» SOURCE MATERIAL:
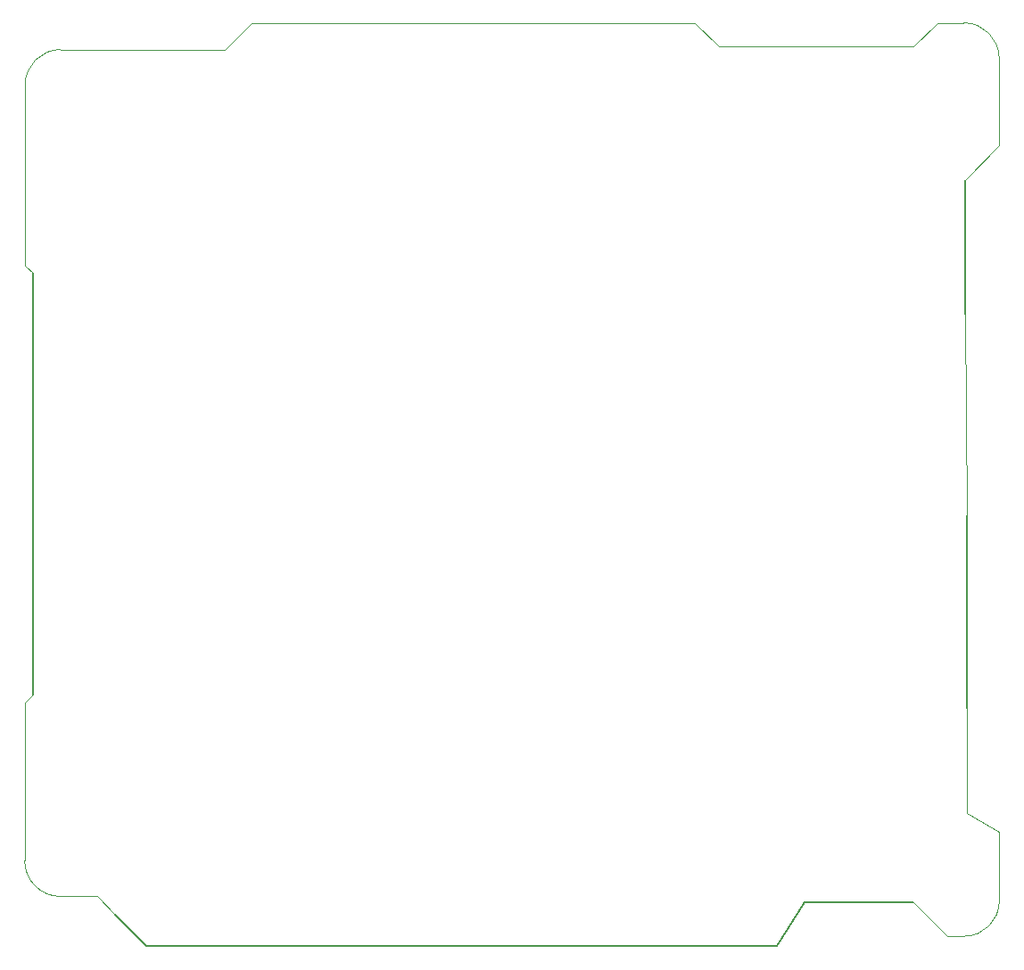
<source format=gbr>
G04 #@! TF.GenerationSoftware,KiCad,Pcbnew,(5.1.2)-2*
G04 #@! TF.CreationDate,2021-12-15T08:53:58-03:00*
G04 #@! TF.ProjectId,MAG_Plus,4d41475f-506c-4757-932e-6b696361645f,rev?*
G04 #@! TF.SameCoordinates,Original*
G04 #@! TF.FileFunction,Profile,NP*
%FSLAX46Y46*%
G04 Gerber Fmt 4.6, Leading zero omitted, Abs format (unit mm)*
G04 Created by KiCad (PCBNEW (5.1.2)-2) date 2021-12-15 08:53:58*
%MOMM*%
%LPD*%
G04 APERTURE LIST*
%ADD10C,0.050000*%
%ADD11C,0.200000*%
G04 APERTURE END LIST*
D10*
X123130000Y-117790000D02*
X123130000Y-107790000D01*
X121220000Y-129480000D02*
X122840000Y-129480000D01*
X118030000Y-126290000D02*
X121220000Y-129480000D01*
X52670000Y-45270000D02*
X55210000Y-42730000D01*
X33650000Y-107270000D02*
X34420000Y-106500000D01*
X33700000Y-65780000D02*
X34420000Y-66500000D01*
X97280000Y-42730000D02*
X99550000Y-45000000D01*
X40540000Y-125700000D02*
X37050000Y-125700000D01*
X42230000Y-127430000D02*
X40540000Y-125700000D01*
X120300000Y-42730000D02*
X118030000Y-45000000D01*
X97280000Y-42730000D02*
X55210000Y-42730000D01*
X52670000Y-45270000D02*
X37050000Y-45270000D01*
X123130000Y-117790000D02*
X126160000Y-119540000D01*
X122910000Y-57630000D02*
X126160000Y-54380000D01*
X122790000Y-42730000D02*
X120300000Y-42730000D01*
X126160000Y-46100000D02*
X126160000Y-54380000D01*
X126159986Y-126150292D02*
X126160000Y-119540000D01*
X33650000Y-122300000D02*
X33650000Y-107270000D01*
X33700000Y-48620000D02*
X33700000Y-65780000D01*
X33700000Y-48620000D02*
G75*
G02X37050000Y-45270000I3350000J0D01*
G01*
X122790000Y-42730000D02*
G75*
G02X126160000Y-46100000I0J-3370000D01*
G01*
X126159986Y-126150292D02*
G75*
G02X122840000Y-129480000I-3319986J-9708D01*
G01*
X37050000Y-125700000D02*
G75*
G02X33650000Y-122300000I0J3400000D01*
G01*
X123130000Y-89500000D02*
X122910000Y-70380000D01*
X118030000Y-45000000D02*
X99550000Y-45000000D01*
D11*
X122910000Y-57630000D02*
X122910000Y-70380000D01*
X123130000Y-89500000D02*
X123130000Y-107790000D01*
X118030000Y-126290000D02*
X107640000Y-126290000D01*
X105090000Y-130390000D02*
X45190000Y-130390000D01*
X107640000Y-126290000D02*
X105090000Y-130390000D01*
X34420000Y-106500000D02*
X34420000Y-66500000D01*
X45190000Y-130390000D02*
X42230000Y-127430000D01*
M02*

</source>
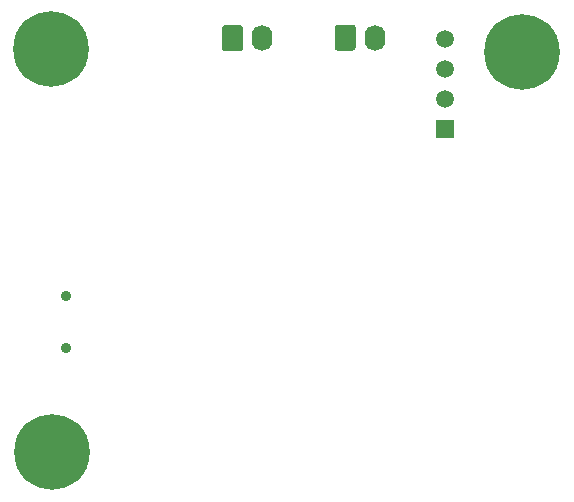
<source format=gbr>
G04 #@! TF.GenerationSoftware,KiCad,Pcbnew,5.1.5+dfsg1-2build2*
G04 #@! TF.CreationDate,2021-09-08T10:09:05+12:00*
G04 #@! TF.ProjectId,bbq-monitor,6262712d-6d6f-46e6-9974-6f722e6b6963,rev?*
G04 #@! TF.SameCoordinates,Original*
G04 #@! TF.FileFunction,Soldermask,Bot*
G04 #@! TF.FilePolarity,Negative*
%FSLAX46Y46*%
G04 Gerber Fmt 4.6, Leading zero omitted, Abs format (unit mm)*
G04 Created by KiCad (PCBNEW 5.1.5+dfsg1-2build2) date 2021-09-08 10:09:05*
%MOMM*%
%LPD*%
G04 APERTURE LIST*
%ADD10C,0.800000*%
%ADD11C,6.400000*%
%ADD12O,1.740000X2.200000*%
%ADD13C,0.100000*%
%ADD14C,1.500000*%
%ADD15R,1.500000X1.500000*%
%ADD16C,0.900000*%
G04 APERTURE END LIST*
D10*
X152654000Y-95157888D03*
X150956944Y-94454944D03*
X149259888Y-95157888D03*
X148556944Y-96854944D03*
X149259888Y-98552000D03*
X150956944Y-99254944D03*
X152654000Y-98552000D03*
X153356944Y-96854944D03*
D11*
X150956944Y-96854944D03*
D10*
X152573056Y-61040944D03*
X150876000Y-60338000D03*
X149178944Y-61040944D03*
X148476000Y-62738000D03*
X149178944Y-64435056D03*
X150876000Y-65138000D03*
X152573056Y-64435056D03*
X153276000Y-62738000D03*
D11*
X150876000Y-62738000D03*
D12*
X168740000Y-61800000D03*
D13*
G36*
X166844505Y-60701204D02*
G01*
X166868773Y-60704804D01*
X166892572Y-60710765D01*
X166915671Y-60719030D01*
X166937850Y-60729520D01*
X166958893Y-60742132D01*
X166978599Y-60756747D01*
X166996777Y-60773223D01*
X167013253Y-60791401D01*
X167027868Y-60811107D01*
X167040480Y-60832150D01*
X167050970Y-60854329D01*
X167059235Y-60877428D01*
X167065196Y-60901227D01*
X167068796Y-60925495D01*
X167070000Y-60949999D01*
X167070000Y-62650001D01*
X167068796Y-62674505D01*
X167065196Y-62698773D01*
X167059235Y-62722572D01*
X167050970Y-62745671D01*
X167040480Y-62767850D01*
X167027868Y-62788893D01*
X167013253Y-62808599D01*
X166996777Y-62826777D01*
X166978599Y-62843253D01*
X166958893Y-62857868D01*
X166937850Y-62870480D01*
X166915671Y-62880970D01*
X166892572Y-62889235D01*
X166868773Y-62895196D01*
X166844505Y-62898796D01*
X166820001Y-62900000D01*
X165579999Y-62900000D01*
X165555495Y-62898796D01*
X165531227Y-62895196D01*
X165507428Y-62889235D01*
X165484329Y-62880970D01*
X165462150Y-62870480D01*
X165441107Y-62857868D01*
X165421401Y-62843253D01*
X165403223Y-62826777D01*
X165386747Y-62808599D01*
X165372132Y-62788893D01*
X165359520Y-62767850D01*
X165349030Y-62745671D01*
X165340765Y-62722572D01*
X165334804Y-62698773D01*
X165331204Y-62674505D01*
X165330000Y-62650001D01*
X165330000Y-60949999D01*
X165331204Y-60925495D01*
X165334804Y-60901227D01*
X165340765Y-60877428D01*
X165349030Y-60854329D01*
X165359520Y-60832150D01*
X165372132Y-60811107D01*
X165386747Y-60791401D01*
X165403223Y-60773223D01*
X165421401Y-60756747D01*
X165441107Y-60742132D01*
X165462150Y-60729520D01*
X165484329Y-60719030D01*
X165507428Y-60710765D01*
X165531227Y-60704804D01*
X165555495Y-60701204D01*
X165579999Y-60700000D01*
X166820001Y-60700000D01*
X166844505Y-60701204D01*
G37*
D11*
X190754000Y-62992000D03*
D10*
X190754000Y-60592000D03*
X192451056Y-61294944D03*
X193154000Y-62992000D03*
X192451056Y-64689056D03*
X190754000Y-65392000D03*
X189056944Y-64689056D03*
X188354000Y-62992000D03*
X189056944Y-61294944D03*
D14*
X184200000Y-61880000D03*
X184200000Y-64420000D03*
X184200000Y-66960000D03*
D15*
X184200000Y-69500000D03*
D12*
X178290000Y-61750000D03*
D13*
G36*
X176394505Y-60651204D02*
G01*
X176418773Y-60654804D01*
X176442572Y-60660765D01*
X176465671Y-60669030D01*
X176487850Y-60679520D01*
X176508893Y-60692132D01*
X176528599Y-60706747D01*
X176546777Y-60723223D01*
X176563253Y-60741401D01*
X176577868Y-60761107D01*
X176590480Y-60782150D01*
X176600970Y-60804329D01*
X176609235Y-60827428D01*
X176615196Y-60851227D01*
X176618796Y-60875495D01*
X176620000Y-60899999D01*
X176620000Y-62600001D01*
X176618796Y-62624505D01*
X176615196Y-62648773D01*
X176609235Y-62672572D01*
X176600970Y-62695671D01*
X176590480Y-62717850D01*
X176577868Y-62738893D01*
X176563253Y-62758599D01*
X176546777Y-62776777D01*
X176528599Y-62793253D01*
X176508893Y-62807868D01*
X176487850Y-62820480D01*
X176465671Y-62830970D01*
X176442572Y-62839235D01*
X176418773Y-62845196D01*
X176394505Y-62848796D01*
X176370001Y-62850000D01*
X175129999Y-62850000D01*
X175105495Y-62848796D01*
X175081227Y-62845196D01*
X175057428Y-62839235D01*
X175034329Y-62830970D01*
X175012150Y-62820480D01*
X174991107Y-62807868D01*
X174971401Y-62793253D01*
X174953223Y-62776777D01*
X174936747Y-62758599D01*
X174922132Y-62738893D01*
X174909520Y-62717850D01*
X174899030Y-62695671D01*
X174890765Y-62672572D01*
X174884804Y-62648773D01*
X174881204Y-62624505D01*
X174880000Y-62600001D01*
X174880000Y-60899999D01*
X174881204Y-60875495D01*
X174884804Y-60851227D01*
X174890765Y-60827428D01*
X174899030Y-60804329D01*
X174909520Y-60782150D01*
X174922132Y-60761107D01*
X174936747Y-60741401D01*
X174953223Y-60723223D01*
X174971401Y-60706747D01*
X174991107Y-60692132D01*
X175012150Y-60679520D01*
X175034329Y-60669030D01*
X175057428Y-60660765D01*
X175081227Y-60654804D01*
X175105495Y-60651204D01*
X175129999Y-60650000D01*
X176370001Y-60650000D01*
X176394505Y-60651204D01*
G37*
D16*
X152100000Y-83600000D03*
X152100000Y-88000000D03*
M02*

</source>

» JOB ITEM: Copy out the line holding "X176418773Y-62845196D01*" along with all lines after it through the end of the entries, exactly and only these.

» RESPONSE AREA:
X176418773Y-62845196D01*
X176394505Y-62848796D01*
X176370001Y-62850000D01*
X175129999Y-62850000D01*
X175105495Y-62848796D01*
X175081227Y-62845196D01*
X175057428Y-62839235D01*
X175034329Y-62830970D01*
X175012150Y-62820480D01*
X174991107Y-62807868D01*
X174971401Y-62793253D01*
X174953223Y-62776777D01*
X174936747Y-62758599D01*
X174922132Y-62738893D01*
X174909520Y-62717850D01*
X174899030Y-62695671D01*
X174890765Y-62672572D01*
X174884804Y-62648773D01*
X174881204Y-62624505D01*
X174880000Y-62600001D01*
X174880000Y-60899999D01*
X174881204Y-60875495D01*
X174884804Y-60851227D01*
X174890765Y-60827428D01*
X174899030Y-60804329D01*
X174909520Y-60782150D01*
X174922132Y-60761107D01*
X174936747Y-60741401D01*
X174953223Y-60723223D01*
X174971401Y-60706747D01*
X174991107Y-60692132D01*
X175012150Y-60679520D01*
X175034329Y-60669030D01*
X175057428Y-60660765D01*
X175081227Y-60654804D01*
X175105495Y-60651204D01*
X175129999Y-60650000D01*
X176370001Y-60650000D01*
X176394505Y-60651204D01*
G37*
D16*
X152100000Y-83600000D03*
X152100000Y-88000000D03*
M02*

</source>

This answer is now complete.